Die Sonne war schon vor einer Weile hinter den Hügeln verschwunden, und ein sanfter, bläulicher Dunst legte sich wie eine Decke über den Zoo am Stadtrand. Der Tag war warm gewesen, voller kichernder Kinderstimmen, raschelnder Popcorntüten und dem Gemurmel neugieriger Besucher.


Doch nun war alles still. Die Wege waren leer, die Lichter gelöscht, und sogar die Springbrunnen plätscherten nur noch leise vor sich hin.
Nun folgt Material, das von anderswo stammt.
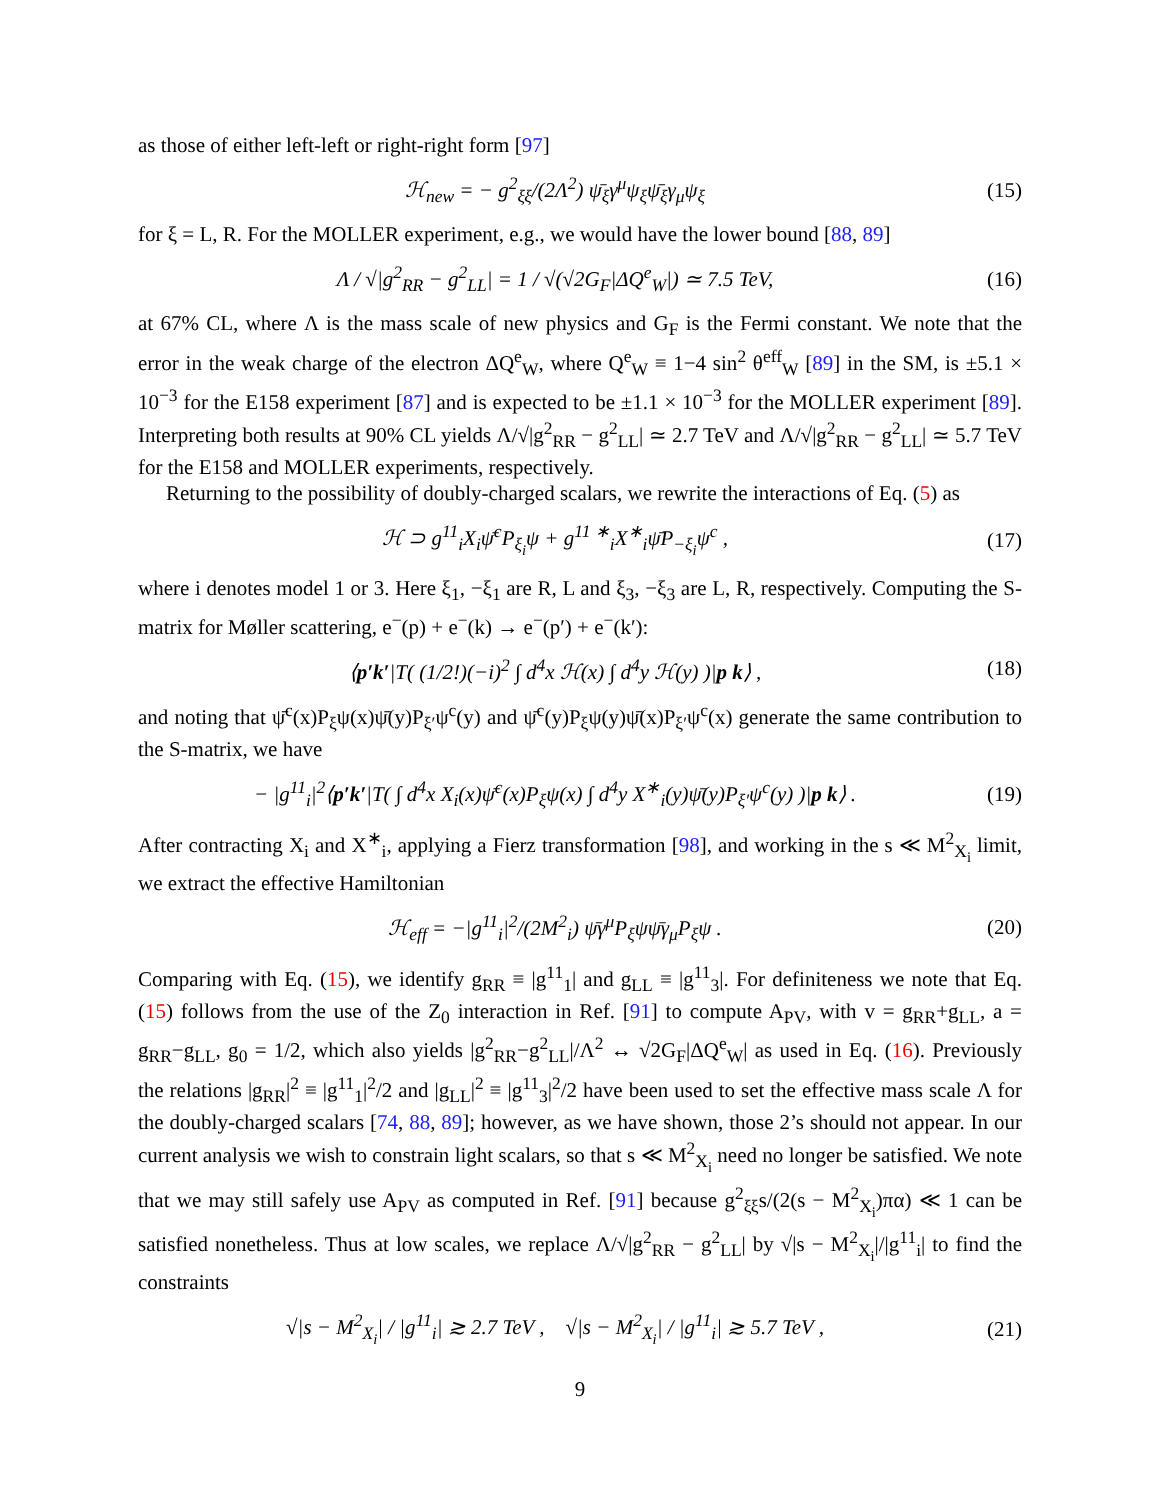as those of either left-left or right-right form [97]
ℋ<sub>new</sub> = − g<sup>2</sup><sub>ξξ</sub>/(2Λ<sup>2</sup>) ψ̄<sub>ξ</sub>γ<sup>μ</sup>ψ<sub>ξ</sub>ψ̄<sub>ξ</sub>γ<sub>μ</sub>ψ<sub>ξ</sub>
(15)
for ξ = L, R. For the MOLLER experiment, e.g., we would have the lower bound [88, 89]
Λ / √|g<sup>2</sup><sub>RR</sub> − g<sup>2</sup><sub>LL</sub>| = 1 / √(√2G<sub>F</sub>|ΔQ<sup>e</sup><sub>W</sub>|) ≃ 7.5 TeV,
(16)
at 67% CL, where Λ is the mass scale of new physics and G<sub>F</sub> is the Fermi constant. We note that the error in the weak charge of the electron ΔQ<sup>e</sup><sub>W</sub>, where Q<sup>e</sup><sub>W</sub> ≡ 1−4 sin<sup>2</sup> θ<sup>eff</sup><sub>W</sub> [89] in the SM, is ±5.1 × 10<sup>−3</sup> for the E158 experiment [87] and is expected to be ±1.1 × 10<sup>−3</sup> for the MOLLER experiment [89]. Interpreting both results at 90% CL yields Λ/√|g<sup>2</sup><sub>RR</sub> − g<sup>2</sup><sub>LL</sub>| ≃ 2.7 TeV and Λ/√|g<sup>2</sup><sub>RR</sub> − g<sup>2</sup><sub>LL</sub>| ≃ 5.7 TeV for the E158 and MOLLER experiments, respectively.
Returning to the possibility of doubly-charged scalars, we rewrite the interactions of Eq. (5) as
ℋ ⊃ g<sup>11</sup><sub>i</sub>X<sub>i</sub>ψ̄<sup>c</sup>P<sub>ξ<sub>i</sub></sub>ψ + g<sup>11 ∗</sup><sub>i</sub>X<sup>∗</sup><sub>i</sub>ψ̄P<sub>−ξ<sub>i</sub></sub>ψ<sup>c</sup> ,
(17)
where i denotes model 1 or 3. Here ξ<sub>1</sub>, −ξ<sub>1</sub> are R, L and ξ<sub>3</sub>, −ξ<sub>3</sub> are L, R, respectively. Computing the S-matrix for Møller scattering, e<sup>−</sup>(p) + e<sup>−</sup>(k) → e<sup>−</sup>(p′) + e<sup>−</sup>(k′):
⟨p′k′|T( (1/2!)(−i)<sup>2</sup> ∫ d<sup>4</sup>x ℋ(x) ∫ d<sup>4</sup>y ℋ(y) )|p k⟩ ,
(18)
and noting that ψ̄<sup>c</sup>(x)P<sub>ξ</sub>ψ(x)ψ̄(y)P<sub>ξ′</sub>ψ<sup>c</sup>(y) and ψ̄<sup>c</sup>(y)P<sub>ξ</sub>ψ(y)ψ̄(x)P<sub>ξ′</sub>ψ<sup>c</sup>(x) generate the same contribution to the S-matrix, we have
− |g<sup>11</sup><sub>i</sub>|<sup>2</sup>⟨p′k′|T( ∫ d<sup>4</sup>x X<sub>i</sub>(x)ψ̄<sup>c</sup>(x)P<sub>ξ</sub>ψ(x) ∫ d<sup>4</sup>y X<sup>∗</sup><sub>i</sub>(y)ψ̄(y)P<sub>ξ′</sub>ψ<sup>c</sup>(y) )|p k⟩ .
(19)
After contracting X<sub>i</sub> and X<sup>∗</sup><sub>i</sub>, applying a Fierz transformation [98], and working in the s ≪ M<sup>2</sup><sub>X<sub>i</sub></sub> limit, we extract the effective Hamiltonian
ℋ<sub>eff</sub> = −|g<sup>11</sup><sub>i</sub>|<sup>2</sup>/(2M<sup>2</sup><sub>i</sub>) ψ̄γ<sup>μ</sup>P<sub>ξ</sub>ψψ̄γ<sub>μ</sub>P<sub>ξ</sub>ψ .
(20)
Comparing with Eq. (15), we identify g<sub>RR</sub> ≡ |g<sup>11</sup><sub>1</sub>| and g<sub>LL</sub> ≡ |g<sup>11</sup><sub>3</sub>|. For definiteness we note that Eq. (15) follows from the use of the Z<sub>0</sub> interaction in Ref. [91] to compute A<sub>PV</sub>, with v = g<sub>RR</sub>+g<sub>LL</sub>, a = g<sub>RR</sub>−g<sub>LL</sub>, g<sub>0</sub> = 1/2, which also yields |g<sup>2</sup><sub>RR</sub>−g<sup>2</sup><sub>LL</sub>|/Λ<sup>2</sup> ↔ √2G<sub>F</sub>|ΔQ<sup>e</sup><sub>W</sub>| as used in Eq. (16). Previously the relations |g<sub>RR</sub>|<sup>2</sup> ≡ |g<sup>11</sup><sub>1</sub>|<sup>2</sup>/2 and |g<sub>LL</sub>|<sup>2</sup> ≡ |g<sup>11</sup><sub>3</sub>|<sup>2</sup>/2 have been used to set the effective mass scale Λ for the doubly-charged scalars [74, 88, 89]; however, as we have shown, those 2’s should not appear. In our current analysis we wish to constrain light scalars, so that s ≪ M<sup>2</sup><sub>X<sub>i</sub></sub> need no longer be satisfied. We note that we may still safely use A<sub>PV</sub> as computed in Ref. [91] because g<sup>2</sup><sub>ξξ</sub>s/(2(s − M<sup>2</sup><sub>X<sub>i</sub></sub>)πα) ≪ 1 can be satisfied nonetheless. Thus at low scales, we replace Λ/√|g<sup>2</sup><sub>RR</sub> − g<sup>2</sup><sub>LL</sub>| by √|s − M<sup>2</sup><sub>X<sub>i</sub></sub>|/|g<sup>11</sup><sub>i</sub>| to find the constraints
√|s − M<sup>2</sup><sub>X<sub>i</sub></sub>| / |g<sup>11</sup><sub>i</sub>| ≳ 2.7 TeV , √|s − M<sup>2</sup><sub>X<sub>i</sub></sub>| / |g<sup>11</sup><sub>i</sub>| ≳ 5.7 TeV ,
(21)
9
Was niemand ahnte: Der Zoo war nachts keineswegs langweilig oder verschlafen. Nein – wenn der letzte Wärter das große Tor hinter sich schloss und die Schlüssel in seiner Hosentasche verstummten, dann begann die eigentliche Magie. Besonders in Nächten wie dieser. Denn heute war die hundertste Nacht nach der letzten Parade – und das bedeutete, es war wieder Zeit für die Mitternachtsparade.


Tief in der Krone eines alten, knorrigen Baums beim Affengehege wohnte der junge Waschbär Remo. Er war klug, neugierig und ein bisschen frech. Seine Augen glänzten wie Bernstein, wenn sie sich im Mondlicht spiegelten, und seine flinken Pfoten waren immer bereit für ein Abenteuer. Während die anderen Tiere schlummerten, saß Remo auf einem dicken Ast, den Blick nach oben gerichtet, und zählte die Sterne.


„Noch siebenundzwanzig… siebenundzwanzig Sekunden…“, murmelte er aufgeregt.


Neben ihm lag ein zusammengerollter Umhang aus Libellenflügeln, Spinnenseide und goldenen Federn. Den hatte er sich in monatelanger Arbeit selbst gebastelt. „Dieses Jahr tanze ich an der Spitze!“


Punkt Mitternacht ertönte aus dem alten Uhrturm in der Mitte des Zoos ein tiefes, metallisches BONG… BONG… – zwölf Mal. Und mit dem letzten Schlag begann es: ein leises Flirren in der Luft, wie das Rascheln von Seidenpapier, breitete sich über den Zoo aus.


Die Gitter der Gehege öffneten sich lautlos. Die Türen klickten wie von Geisterhand. Überall erleuchteten kleine Lichter den Boden – Glühwürmchen in Formation, die sich in Spiralen und Bögen bewegten und die Wege der Parade markierten.


Remo sprang von seinem Ast, landete elegant auf einem Holzgeländer und zog sich seinen Umhang über die Schultern. Der Stoff glitzerte wie Morgentau im Mondschein.


„Auf geht's!“, rief er mit leuchtenden Augen. „Die Nacht gehört uns!“


Zuerst erschien Leon, der alte Löwe, aus seinem Gehege. Seine Mähne war mit glühenden Bernsteinsteinen geschmückt, die im Dunkeln wie kleine Sonnen funkelten. Auf seiner Nase trug er eine goldene Brille, die er nur zu besonderen Anlässen hervorholte.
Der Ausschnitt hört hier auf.